What you need to do: Rewrite the listing below with every "pose" changed to "camera" and nothing else altered. Omit the pictures from your answer.

※ ※ ※

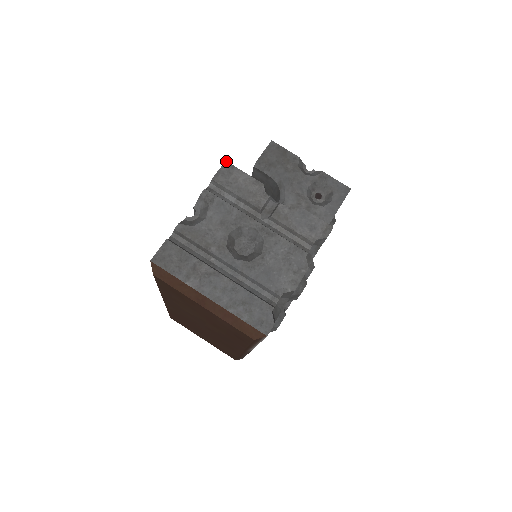
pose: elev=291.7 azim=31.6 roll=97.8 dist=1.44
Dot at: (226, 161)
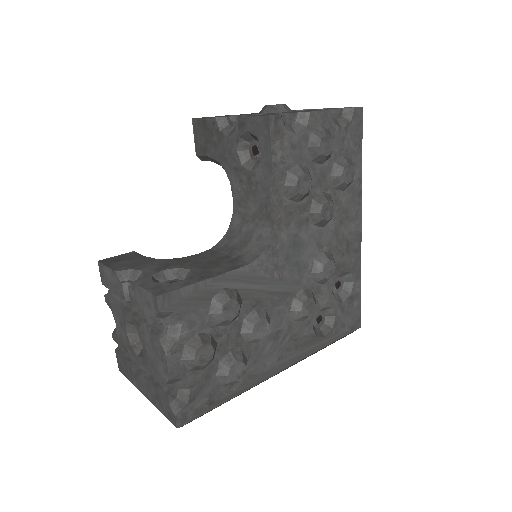
Dot at: (98, 261)
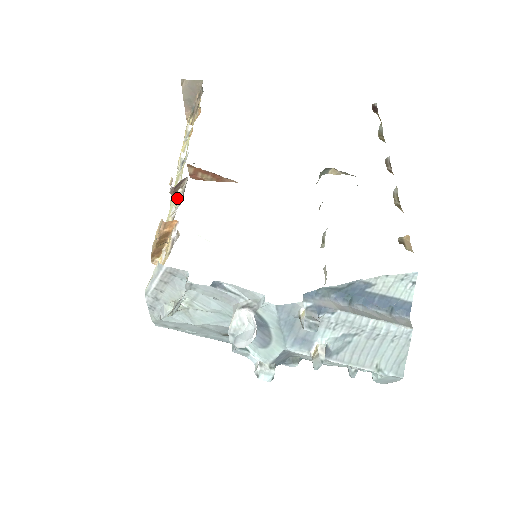
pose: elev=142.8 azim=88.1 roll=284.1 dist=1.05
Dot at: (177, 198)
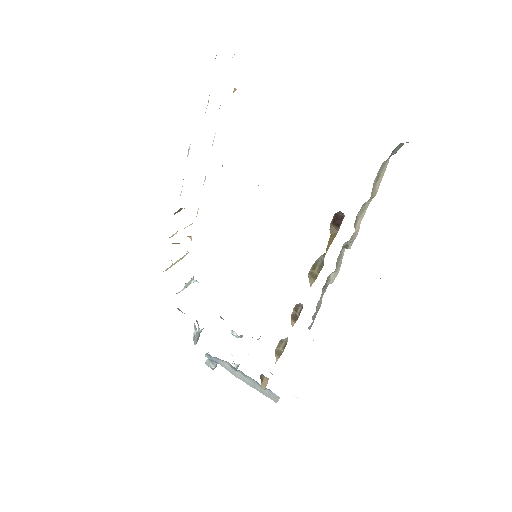
Dot at: occluded
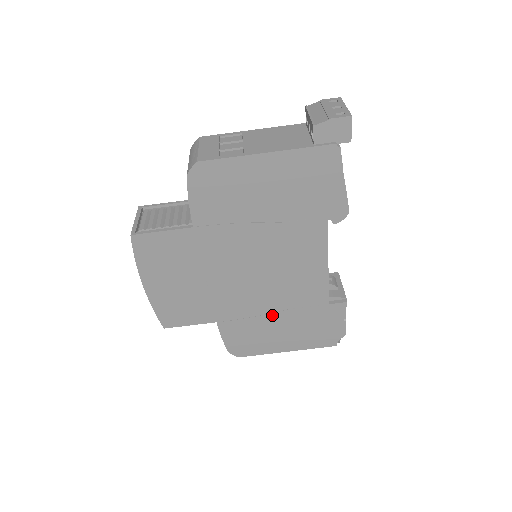
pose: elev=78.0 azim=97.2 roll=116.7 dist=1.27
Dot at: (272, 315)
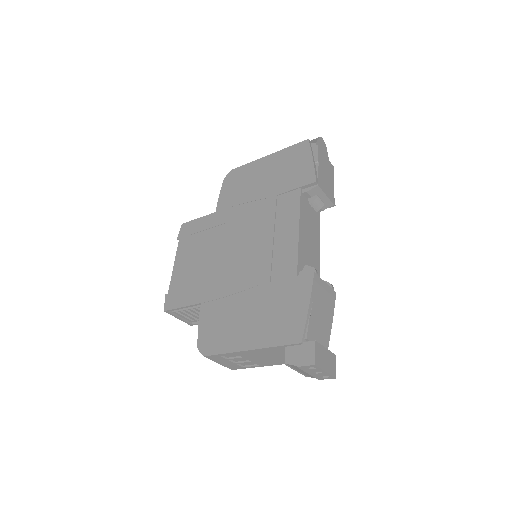
Dot at: occluded
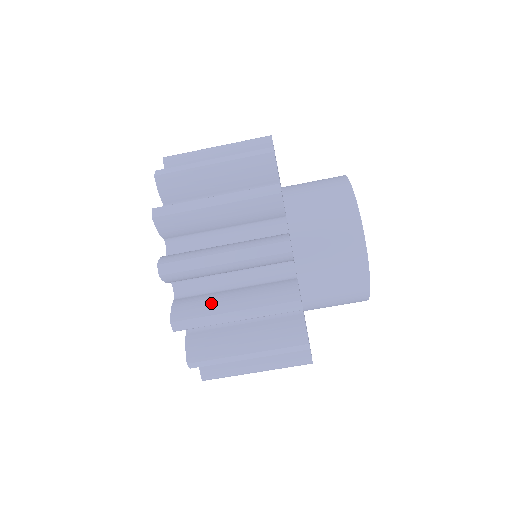
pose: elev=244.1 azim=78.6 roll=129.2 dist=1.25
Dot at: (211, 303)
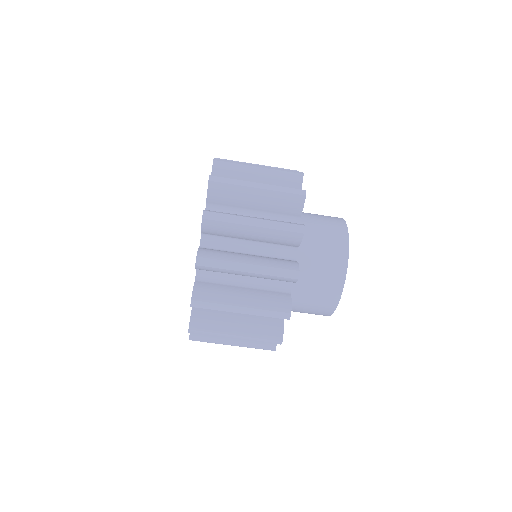
Dot at: (236, 214)
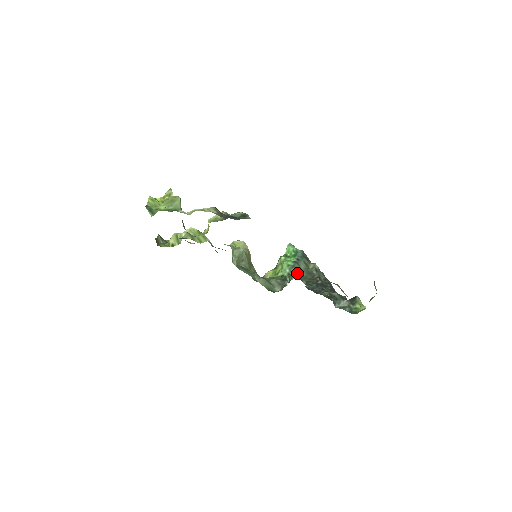
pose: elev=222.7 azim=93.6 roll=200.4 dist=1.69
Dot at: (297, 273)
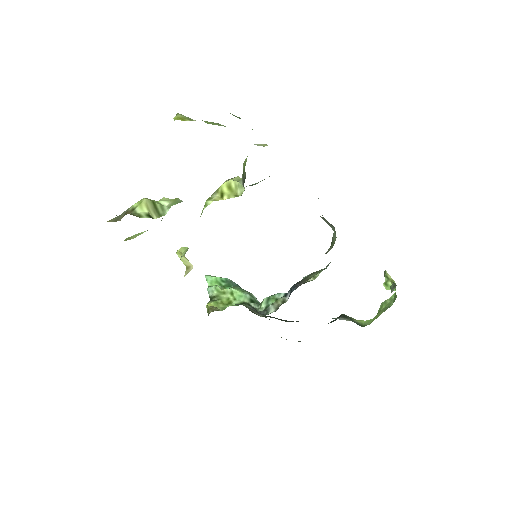
Dot at: occluded
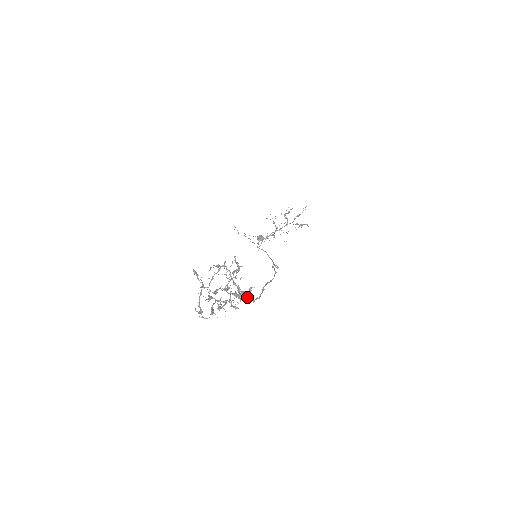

※ ※ ※

Exercise solution:
camera: elev=291.7 azim=31.6 roll=97.8 dist=1.44
Dot at: (226, 161)
Dot at: (98, 261)
camera: elev=142.8 azim=88.1 roll=284.1 dist=1.05
Dot at: (177, 198)
Dot at: occluded
camera: elev=78.0 azim=97.2 roll=116.7 dist=1.27
Dot at: (272, 315)
Dot at: occluded
camera: elev=244.1 azim=78.6 roll=129.2 dist=1.25
Dot at: (211, 303)
Dot at: (236, 214)
camera: elev=222.7 azim=93.6 roll=200.4 dist=1.69
Dot at: (297, 273)
Dot at: occluded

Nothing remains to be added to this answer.